PROVIDED DATA below:

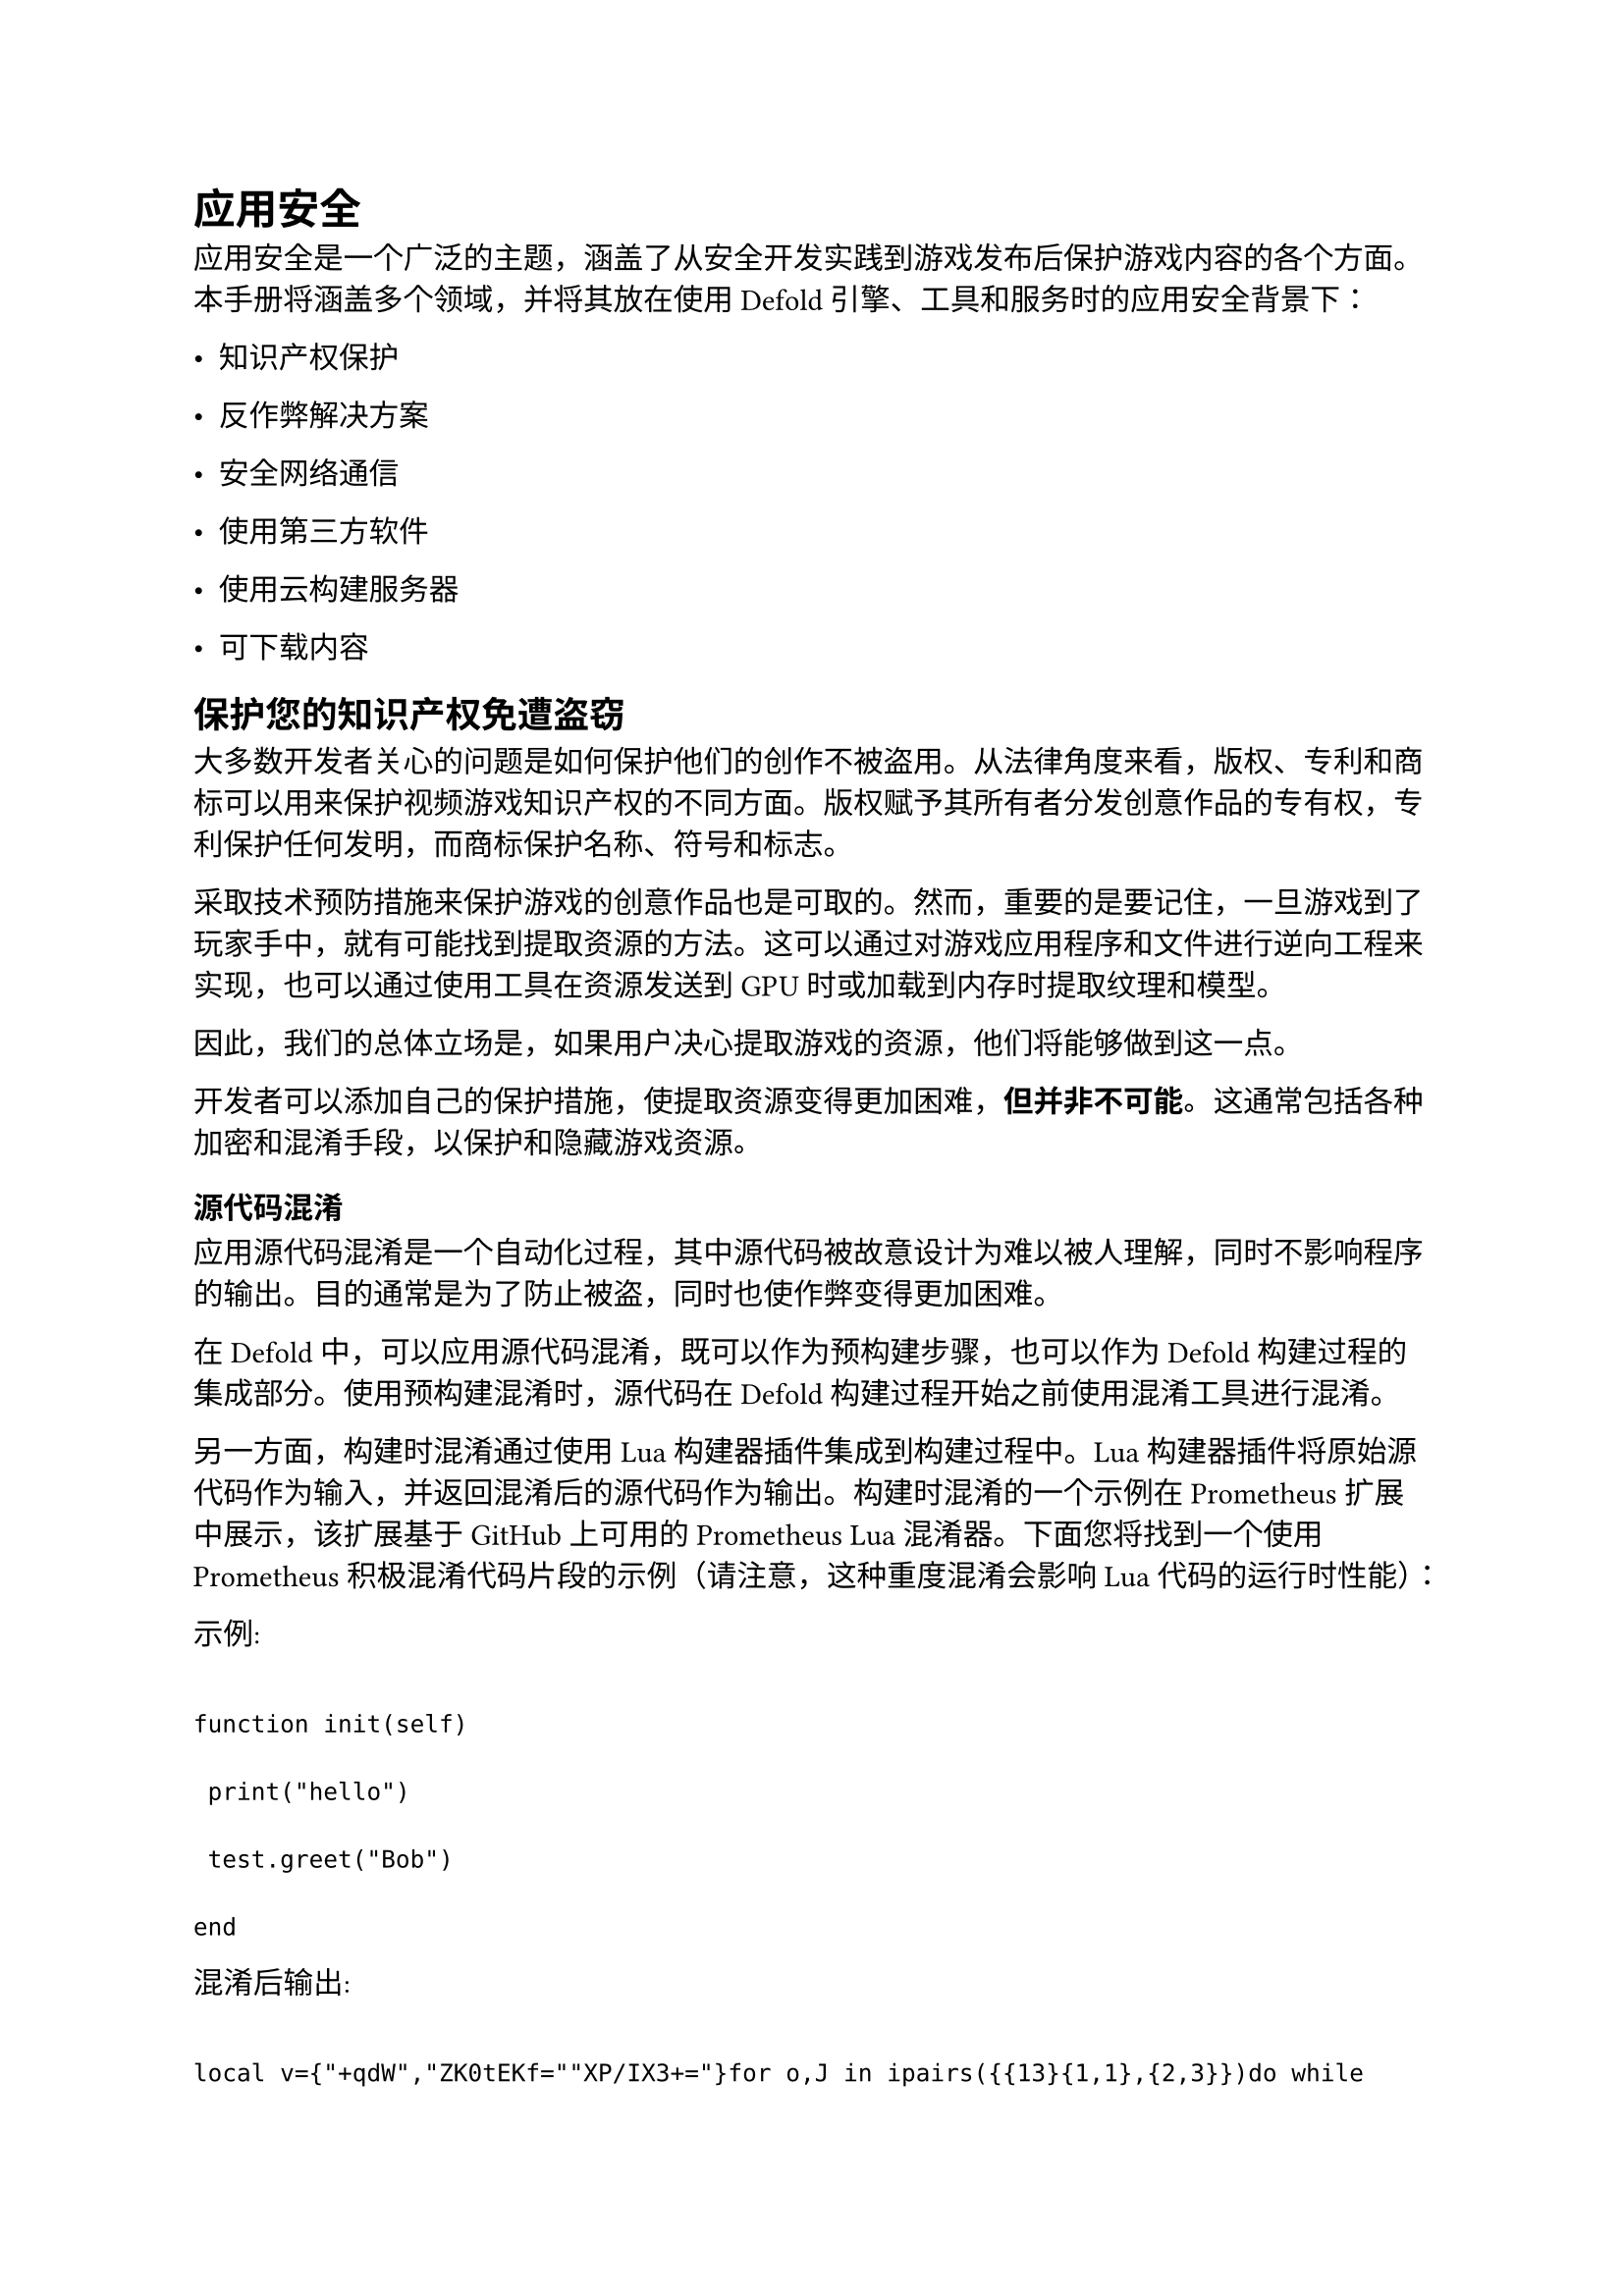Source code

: = 应用安全
<应用安全>
应用安全是一个广泛的主题，涵盖了从安全开发实践到游戏发布后保护游戏内容的各个方面。本手册将涵盖多个领域，并将其放在使用Defold引擎、工具和服务时的应用安全背景下：

- 知识产权保护
- 反作弊解决方案
- 安全网络通信
- 使用第三方软件
- 使用云构建服务器
- 可下载内容

== 保护您的知识产权免遭盗窃
<保护您的知识产权免遭盗窃>
大多数开发者关心的问题是如何保护他们的创作不被盗用。从法律角度来看，版权、专利和商标可以用来保护视频游戏知识产权的不同方面。版权赋予其所有者分发创意作品的专有权，专利保护任何发明，而商标保护名称、符号和标志。

采取技术预防措施来保护游戏的创意作品也是可取的。然而，重要的是要记住，一旦游戏到了玩家手中，就有可能找到提取资源的方法。这可以通过对游戏应用程序和文件进行逆向工程来实现，也可以通过使用工具在资源发送到GPU时或加载到内存时提取纹理和模型。

因此，我们的总体立场是，如果用户决心提取游戏的资源，他们将能够做到这一点。

开发者可以添加自己的保护措施，使提取资源变得更加困难，#strong[但并非不可能]。这通常包括各种加密和混淆手段，以保护和隐藏游戏资源。

=== 源代码混淆
<源代码混淆>
应用源代码混淆是一个自动化过程，其中源代码被故意设计为难以被人理解，同时不影响程序的输出。目的通常是为了防止被盗，同时也使作弊变得更加困难。

在Defold中，可以应用源代码混淆，既可以作为预构建步骤，也可以作为Defold构建过程的集成部分。使用预构建混淆时，源代码在Defold构建过程开始之前使用混淆工具进行混淆。

另一方面，构建时混淆通过使用Lua构建器插件集成到构建过程中。Lua构建器插件将原始源代码作为输入，并返回混淆后的源代码作为输出。构建时混淆的一个示例在Prometheus扩展中展示，该扩展基于GitHub上可用的Prometheus Lua混淆器。下面您将找到一个使用Prometheus积极混淆代码片段的示例（请注意，这种重度混淆会影响Lua代码的运行时性能）：

示例:

```
function init(self)
 print("hello")
 test.greet("Bob")
end
```

混淆后输出:

```
local v={"+qdW","ZK0tEKf=""XP/IX3+="}for o,J in ipairs({{13}{1,1},{2,3}})do while J[1]<J[2]do v[J[1]],v[J[2]],J[1],J[2]=v[J[2]],v[J[1]],J[1]+1,J[2]-1 end end local function J(o)return v[o+45816]end do local o={["/"]=9["8"]=48["9"]=1q=38,o=62V=33y=43,d=61,B=50,L=54v=2["0"]=21,n=31p=63R=5N=3i=10e=35C=7l=56a=47,J=58m=59["2"]=36z=11M=12Z=26O=18["5"]=20s=8,["4"]=30,P=55w=4U=29Q=28r=24,h=41G=45c=19W=34,k=57T=14,t=44,S=0f=60F=42,E=27u=40X=25,j=17["3"]=23,b=13["1"]=53Y=32,A=22,K=6,["+"]=16,["6"]=46["7"]=51I=37D=52H=15,x=49,g=39}local J=type local x=string.sub local d=v local l=string.len local W=string.char local L=table.insert local w=table.concat local h=math.floor for v=1,#d,1 do local X=d[v]if J(X)=="string"then local J=l(X)local H={}local S=1 local k=0 local K=0 while S<=J do local v=x(X,S,S)local d=o[v]if d then k=k+d*64^(3-K)K=K+1 if K==4 then K=0 local o=h(k/65536)local v=h((k%65536)/256)local J=k%256 L(H,W(o,v,J))k=0 end elseif v=="="then L(H,W(h(k/65536)))if S>=J or x(X,S+1,S+1)~="="then L(H,W(h((k%65536)/256)))end break end S=S+1 end d[v]=w(H)end end end local function o(o)test[J(-45815)](o)end function init(v)print(J(-45813))o(J(-45814))end
```

=== 资源加密
<资源加密>
在Defold构建过程中，游戏资源被处理并转换为适合Defold引擎运行时使用的格式。纹理被编译为Basis Universal格式，集合、游戏对象和组件从人类可读的文本表示转换为对应的二进制格式，Lua源代码被处理并编译为字节码。其他资源（如声音文件）则按原样使用。

当这个过程完成后，资源会逐个添加到游戏存档中。游戏存档是一个大型二进制文件，存档中每个资源的位置存储在存档索引文件中。该格式在这里有文档说明。

在Lua源文件被添加到存档之前，它们也可以选择性地进行加密。Defold中提供的默认加密是一种简单的分组加密，用于防止在使用二进制文件查看器工具检查游戏存档时，代码中的字符串立即可见。由于Defold源代码在GitHub上可用，且加密密钥在源代码中可见，因此不应将其视为密码学安全的。

可以通过实现资源加密插件为Lua源文件添加自定义加密。资源加密插件由构建时部分和运行时部分组成，构建时部分用于在构建过程中加密资源，运行时部分用于在从游戏存档中读取资源时解密资源。一个基本的资源加密插件（可用作您自己加密的起点）在GitHub上可用。

=== 编码项目配置值
<编码项目配置值>
#emph[game.project]文件将原样包含在您的应用程序包中。有时您可能希望存储公共API访问密钥或类似的敏感但非私密性质的值。为了加强这类值的安全性，可以将它们包含在应用程序二进制文件中，而不是存储在#emph[game.project]中，同时仍然可以通过Defold API函数（如`sys.get_config_string()`等）访问它们。您可以通过在#emph[game.project]中添加原生扩展，并使用`DM_DECLARE_CONFIGFILE_EXTENSION`宏来提供您自己的覆盖，以使用Defold API函数获取配置值。一个可用作起点的示例项目在GitHub上可用。

== 保护您的游戏免受作弊者侵害
<保护您的游戏免受作弊者侵害>
视频游戏作弊的历史与游戏行业本身一样悠久。作弊码曾经流行于视频游戏杂志中，特殊的作弊盒卡带也在早期的家用电脑上销售。随着行业和游戏的演变，作弊者和他们的方法也在不断演变。一些最流行的游戏作弊机制包括：

- 重新打包游戏内容以注入自定义逻辑
- 速度黑客，使游戏运行速度比正常更快或更慢
- 自动化和视觉分析，用于自动瞄准和机器人
- 代码和内存注入，以修改分数、生命值、弹药等

防止作弊很困难，几乎是不可能的。即使是云游戏，即游戏在远程服务器上运行并直接流式传输到用户设备，也不能完全免受作弊的影响。

Defold在引擎或工具中不提供任何反作弊解决方案，而是将这类工作交给众多专门为游戏提供反作弊解决方案的公司之一。

== 保护您的网络通信
<保护您的网络通信>
Defold套接字和HTTP通信支持安全套接字连接。建议对任何服务器通信使用安全连接，以验证服务器并保护在客户端到服务器以及服务器到客户端传输过程中任何交换数据的隐私和完整性。Defold使用流行且广泛采用的TLS和SSL协议开源实现Mbed TLS。Mbed TLS由ARM及其技术合作伙伴开发。

=== SSL证书验证
<ssl证书验证>
为了防止网络通信中的中间人攻击，可以在与服务器协商连接时的SSL握手期间验证证书链。这可以通过在Defold中向网络客户端提供公钥列表来实现。有关保护网络通信的更多信息，请阅读网络手册中关于SSL验证的部分。

== 保护您对第三方软件的使用
<保护您对第三方软件的使用>
虽然创建游戏不一定需要使用任何第三方库或原生扩展，但使用官方资源门户中的资源来加速开发已成为开发者的常见做法。资源门户包含大量资源，从第三方SDK集成到屏幕管理器、UI库、摄像机等等。

资源门户中的任何资源都未经Defold基金会审核，我们不对通过资源门户获取的任何资源使用导致的计算机系统或其他设备损坏或数据丢失负责。您可以在我们的条款与条件中阅读细则。

我们建议您在使用任何资源之前进行审查，一旦您认为它适合在您的项目中使用，就创建该资源的分支或副本，以确保它不会在您不知情的情况下发生变化。

== 保护您对云构建服务器的使用
<保护您对云构建服务器的使用>
Defold云构建服务器（也称为扩展器服务器）的创建是为了帮助开发者为Defold引擎添加新功能，而无需重新构建引擎本身。当包含原生代码的Defold项目首次构建时，原生代码及任何相关资源会被发送到云构建服务器，在那里创建一个自定义版本的Defold引擎并返回给开发者。当项目使用自定义应用程序清单来移除引擎中未使用的组件时，也会应用相同的过程。

云构建服务器托管在AWS上，并根据安全最佳实践创建。然而，Defold基金会不保证云构建服务器将满足您的要求，没有缺陷、没有病毒、安全或没有错误，或者您对服务器的使用将是不间断或安全的。您可以在我们的条款与条件中阅读细则。

如果您对构建服务器的安全性和可用性感到担忧，我们建议您设置自己的私有构建服务器。有关如何设置自己的服务器的说明可以在GitHub上扩展器仓库的主readme文件中找到。

== 保护您的可下载内容
<保护您的可下载内容>
Defold的Live Update系统允许开发者将内容从主游戏包中排除，以便稍后下载和使用。典型的用例是随着玩家在游戏中的进展下载额外的关卡、地图或世界。

当被排除的内容被下载并准备在游戏中使用时，引擎会在使用前对其进行加密验证，以确保它没有被篡改。验证包括多项检查：

- 二进制格式是否正确？
- 当前运行的引擎版本是否支持下载的内容？
- 下载的内容是否使用了正确的公私钥对进行签名？
- 下载的内容是否完整且没有遗漏任何文件？

您可以在Live Update手册中阅读有关此过程的更多信息。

End of PROVIDED DATA.

▶ [TRY IT]
Your answer should be the lines above that contain the word "test", copied out.

▶ [ANSWER BELOW]
 test.greet("Bob")
local v={"+qdW","ZK0tEKf=""XP/IX3+="}for o,J in ipairs({{13}{1,1},{2,3}})do while J[1]<J[2]do v[J[1]],v[J[2]],J[1],J[2]=v[J[2]],v[J[1]],J[1]+1,J[2]-1 end end local function J(o)return v[o+45816]end do local o={["/"]=9["8"]=48["9"]=1q=38,o=62V=33y=43,d=61,B=50,L=54v=2["0"]=21,n=31p=63R=5N=3i=10e=35C=7l=56a=47,J=58m=59["2"]=36z=11M=12Z=26O=18["5"]=20s=8,["4"]=30,P=55w=4U=29Q=28r=24,h=41G=45c=19W=34,k=57T=14,t=44,S=0f=60F=42,E=27u=40X=25,j=17["3"]=23,b=13["1"]=53Y=32,A=22,K=6,["+"]=16,["6"]=46["7"]=51I=37D=52H=15,x=49,g=39}local J=type local x=string.sub local d=v local l=string.len local W=string.char local L=table.insert local w=table.concat local h=math.floor for v=1,#d,1 do local X=d[v]if J(X)=="string"then local J=l(X)local H={}local S=1 local k=0 local K=0 while S<=J do local v=x(X,S,S)local d=o[v]if d then k=k+d*64^(3-K)K=K+1 if K==4 then K=0 local o=h(k/65536)local v=h((k%65536)/256)local J=k%256 L(H,W(o,v,J))k=0 end elseif v=="="then L(H,W(h(k/65536)))if S>=J or x(X,S+1,S+1)~="="then L(H,W(h((k%65536)/256)))end break end S=S+1 end d[v]=w(H)end end end local function o(o)test[J(-45815)](o)end function init(v)print(J(-45813))o(J(-45814))end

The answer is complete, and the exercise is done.